Qual è il ruolo della formazione continua nel miglioramento delle competenze lavorative e nella risposta alle sfide dell’innovazione e dell’evoluzione dei mercati?
La formazione continua, o life-long learning, è essenziale nel contesto delle competenze occupazionali. Il rapporto Skills Outlook 2021 dell’OCSE sottolinea l’importanza di “imparare a imparare” per abilitare gli individui ad affrontare i cambiamenti socio-economici, lavorativi, climatici e demografici. La digitalizzazione e l’automazione rendono necessaria una formazione continua per adattarsi ai cambiamenti tecnologici e mantenere, aggiornare ed espandere le competenze.
Le politiche e le strategie di formazione continua dovrebbero mettere al centro il discente, diversificando contenuti e modalità di apprendimento.
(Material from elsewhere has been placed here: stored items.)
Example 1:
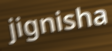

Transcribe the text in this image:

jignisha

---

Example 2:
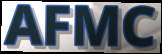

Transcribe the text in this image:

AFMC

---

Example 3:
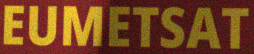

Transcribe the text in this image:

EUMETSAT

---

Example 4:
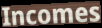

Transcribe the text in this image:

Incomes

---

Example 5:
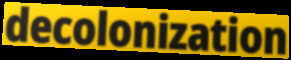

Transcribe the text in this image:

decolonization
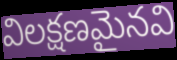
విలక్షణమైనవి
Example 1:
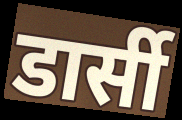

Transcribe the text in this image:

डार्सी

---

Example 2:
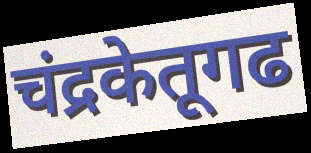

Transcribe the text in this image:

चंद्रकेतूगढ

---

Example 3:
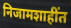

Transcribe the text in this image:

निजामशाहींत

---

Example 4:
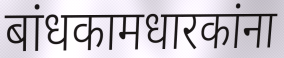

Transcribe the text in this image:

बांधकामधारकांना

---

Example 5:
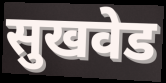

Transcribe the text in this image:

सुखवेड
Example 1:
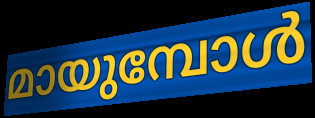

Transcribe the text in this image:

മായുമ്പോൾ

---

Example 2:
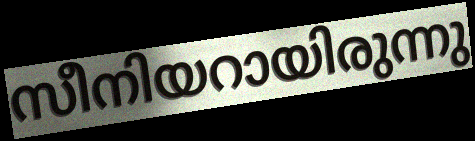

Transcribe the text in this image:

സീനിയറായിരുന്നു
È importante responsabilizzare gli individui nel raggiungimento dei propri obiettivi, fornendo informazioni dettagliate sulla professione, sulle competenze necessarie e sulle aspettative retributive e di carriera.
Il coinvolgimento dei datori di lavoro è cruciale, e le politiche dovrebbero fornire strumenti di supporto alle aziende attraverso formule di finanziamento che incentivino gli investimenti nell’apprendimento, anche per le piccole imprese con limitate risorse finanziarie.
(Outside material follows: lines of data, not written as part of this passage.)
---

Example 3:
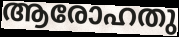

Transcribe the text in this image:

ആരോഹതു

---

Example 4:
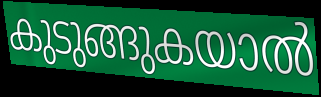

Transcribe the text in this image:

കുടുങ്ങുകയാൽ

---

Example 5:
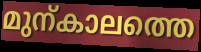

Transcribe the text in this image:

മുന്കാലത്തെ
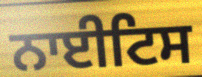
ਨਾਈਟਿਸ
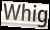
Whig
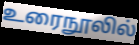
உரைநூலில்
Quali sono le iniziative della Luiss Business School per contribuire al sistema produttivo?
La Luiss Business School si distingue per il suo costante contatto con il mondo aziendale, l’approccio “boutique” e l’attenzione allo sviluppo della leadership a 360°. L’offerta formativa comprende programmi trasversali come i Master in Business Administration (MBA), programmi specialistici annuali per neolaureati e manager esperti, corsi executive su contenuti specifici e di breve durata, nonché programmi personalizzati per le aziende.
La scuola sfrutta le tecnologie digitali e innova i metodi didattici, consentendo una flessibilità nell’apprendimento e focalizzandosi sull’esperienza interattiva e sul problem solving. L’obiettivo è fornire agli studenti strumenti in grado di affrontare le sfide specifiche di settore senza trascurare una visione più ampia delle tendenze globali e del contesto economico e sociale.
Quali suggerimenti darebbe alle imprese, soprattutto quelle di piccole dimensioni, per migliorare organizzazione e performance?
Per migliorare organizzazione e performance, le imprese, in particolare le PMI, dovrebbero investire nella formazione del capitale umano e nell’innovazione. La successo e la resilienza nel medio-lungo termine richiedono una pianificazione strutturata e una forza lavoro in grado di integrare le competenze necessarie per gestire il nuovo normale.
Il ruolo delle PMI è cruciale per il territorio, le infrastrutture e l’accesso al capitale. Nonostante la pandemia abbia colpito molte di esse, la propensione al cambiamento è risultata elevata, con il 90% delle aziende dichiarando azioni immediate per affrontare le difficoltà. La dimensione aziendale può rappresentare una sfida in termini di risorse e accesso al credito, ma non ostacola la propensione all’innovazione.
L’adozione di tecnologie 4.0 e pratiche sostenibili ha evidenziato la complementarità tra crescita del capitale umano e politiche d’investimento. Il coinvolgimento delle imprese nella formazione continua è cresciuto, con il 75,2% delle imprese che realizzerà almeno un’attività di formazione entro il 2024, salendo al 79,3% per le imprese guidate da giovani.